**What you need to do**
1. Answer these questions about the Sunday homily:
(a) Which reading from Matthew is listed for the Mass?
(b) Whom does the prophet Malachi condemn?
(c) What did the religious leaders' positions of authority become a vehicle of?
2. How would you put this sentence from the Sunday homily into Spanish: "Their positions of authority were a vehicle of private ambition, political power, and personal justification."?
3. Could you carry on the Sunday homily from where it stops?

**Source**
==================================================

Mass readings for the 31st Sunday in Ordinary Time:
Malachi 1.142.2, 8-10 Psalm 131.1-3 1 Thessalonians 2.7-9, 13 Matthew 23.1-12
I can’t help but wonder what crossed the minds of my thousands of priestly colleagues when they all read today’s scriptures in preparation for this weekend’s masses.
The message should give us all pause, and maybe a little trepidation: the prophet Malachi condemns unfaithful priests for leading so many astray having “corrupted the covenant.” Now, in Saint Paul’s letter to the Thessalonians, we hear a more cheering thought on what motivates the great travelling evangelist. It’s what ought to be at the heart of my ministry as pastor, and that of the ministry of all the ordained and the religious, but I would say also, the priesthood of all believers: acting out of love for God and concern for God’s people, and nothing else.
Then we have our Lord; Jesus reiterating what Malachi had said centuries previous: the religious leadership do not serve the people but themselves. Their positions of authority were a vehicle of private ambition, political power, and personal justification. And so, not surprisingly, the religious system of the law and of the temple meant to sustain faith, was perverted and turned into a spiritual dead weight for the people.
What can we say of today’s leadership and the spiritual state of our society? Do we live by God’s Word and Christ’s sacraments as priests and people? Or do we use them for our own ends? Do we give meaning to our lives by living a life of authentic Christian faith? Or do we, by clever parsing of the scriptures, and disingenuous interpretation of our traditions, validate the compromises we make with the world to ease our fears of judgment or give us licence to satisfy our worldly desires?

==================================================

**Records extracted**
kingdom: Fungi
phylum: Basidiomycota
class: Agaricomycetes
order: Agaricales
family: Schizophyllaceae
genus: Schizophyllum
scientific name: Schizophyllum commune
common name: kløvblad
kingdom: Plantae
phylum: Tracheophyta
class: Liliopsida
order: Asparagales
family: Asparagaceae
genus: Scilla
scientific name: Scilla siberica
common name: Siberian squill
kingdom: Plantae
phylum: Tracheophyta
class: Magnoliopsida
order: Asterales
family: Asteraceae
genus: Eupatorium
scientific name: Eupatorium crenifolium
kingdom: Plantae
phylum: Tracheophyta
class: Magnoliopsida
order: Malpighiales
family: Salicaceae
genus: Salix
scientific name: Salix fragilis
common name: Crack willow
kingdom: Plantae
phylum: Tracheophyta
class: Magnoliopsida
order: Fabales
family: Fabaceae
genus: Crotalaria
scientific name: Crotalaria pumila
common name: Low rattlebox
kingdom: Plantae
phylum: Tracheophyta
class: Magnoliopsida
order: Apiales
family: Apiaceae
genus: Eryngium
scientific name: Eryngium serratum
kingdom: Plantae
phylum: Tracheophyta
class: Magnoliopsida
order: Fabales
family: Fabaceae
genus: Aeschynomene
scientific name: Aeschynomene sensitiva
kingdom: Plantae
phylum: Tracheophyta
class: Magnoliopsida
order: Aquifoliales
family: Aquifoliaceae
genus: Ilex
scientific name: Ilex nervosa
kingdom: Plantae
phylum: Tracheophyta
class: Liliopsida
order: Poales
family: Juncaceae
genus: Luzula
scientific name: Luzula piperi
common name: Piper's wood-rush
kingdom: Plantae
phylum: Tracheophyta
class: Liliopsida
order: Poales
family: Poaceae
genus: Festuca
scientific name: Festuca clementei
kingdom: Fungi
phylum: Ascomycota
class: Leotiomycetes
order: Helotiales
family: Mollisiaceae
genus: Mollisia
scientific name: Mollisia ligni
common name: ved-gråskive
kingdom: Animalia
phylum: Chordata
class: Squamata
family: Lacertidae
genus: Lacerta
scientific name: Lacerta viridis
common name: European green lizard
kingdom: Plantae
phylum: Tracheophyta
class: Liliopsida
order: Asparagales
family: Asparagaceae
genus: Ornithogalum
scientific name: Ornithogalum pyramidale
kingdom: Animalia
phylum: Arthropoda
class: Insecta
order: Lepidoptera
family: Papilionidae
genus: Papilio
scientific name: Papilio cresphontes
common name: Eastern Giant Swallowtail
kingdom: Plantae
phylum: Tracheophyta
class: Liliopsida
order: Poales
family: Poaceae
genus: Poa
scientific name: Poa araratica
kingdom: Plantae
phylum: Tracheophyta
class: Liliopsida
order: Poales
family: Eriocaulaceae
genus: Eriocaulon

==================================================

**Answers for this exercise**
1.
(a) Matthew 23.1-12
(b) Unfaithful priests, for leading so many astray having "corrupted the covenant."
(c) Private ambition, political power, and personal justification.

2. Sus posiciones de autoridad eran un vehículo de ambición privada, poder político y justificación personal.

3.
That’s what happened in ancient Israel. The prophet Malachi spoke in the aftermath of Israel and Judea’s fall, exile and return to the ruins of Jerusalem. The history of Israel’s decline and fall was still fresh in everyone’s memory, and the continuing corruption was easily seen by Malachi and others in widespread moral laxity – the attitude being, well, we know acting this way wrecked everything but the work of repentance and rebuilding is just too hard. Later when Jesus faced his enemies among the religious leadership, they had gone in the opposite direction of oppressive religious legalism; and in both instances it wasn’t being driven by an earnest desire to nurture a life sustaining faith in others, but rather to maintain control over the institutions of religion, and so, keep their authority and privilege; keep the money flowing into the coffers; to appease political interests, etc. – and they did this with a sense of undeserved moral superiority, and frankly, with contempt for the people. They stopped working to make them holy, but rather to keep them either distracted by the indulgence of their sins, or in terror when in condemning them for their transgressions.
We must ask what has happened to us as a society. We see a collapse of faith and so, a civilizational crisis whose metrics we all know: declining marriage and birth rates, an unbalanced economy with massive debts, growing unaffordability of necessities in supposedly developed countries, a confusion in our identities both collectively and individually that is beginning to resemble the chaos and division at the tower of Babel.
And there is anger, frightening anger among so many, and a desire to find the culprits. And woe to those who do bear some responsibility for where we are today, because they may become the scapegoats for all our troubles. I hope not because we all need to recognize our own part in this, and, well, repent and return to God.
Journalist and essayist David Warren, a convert to Catholicism like myself, but a man of far greater experience and learning, offered some thoughts on the rising tide of vicious antisemitism we’ve seen of late (I invite you to read his short piece, and I’ll post it with my homily on our website). He sees it as an expression of anger at God. And in that I made a connection to our general spiritual crisis.
His reasoning proceeds from what we as Christians know and acknowledge about the Jewish people: they are the chosen; and not arbitrarily, but “They are chosen in divine revelation, and shown the direction they must follow, or fail to follow. This makes them different, unique, distinct from all the other ancient (peoples) that we study.”
We need to recognize how radical a departure it was for the Hebrews to set off on their spiritual quest for the Promised Land; how “The spiritual and moral sensibility that emerges, the structure of commandment, marks them radically apart.”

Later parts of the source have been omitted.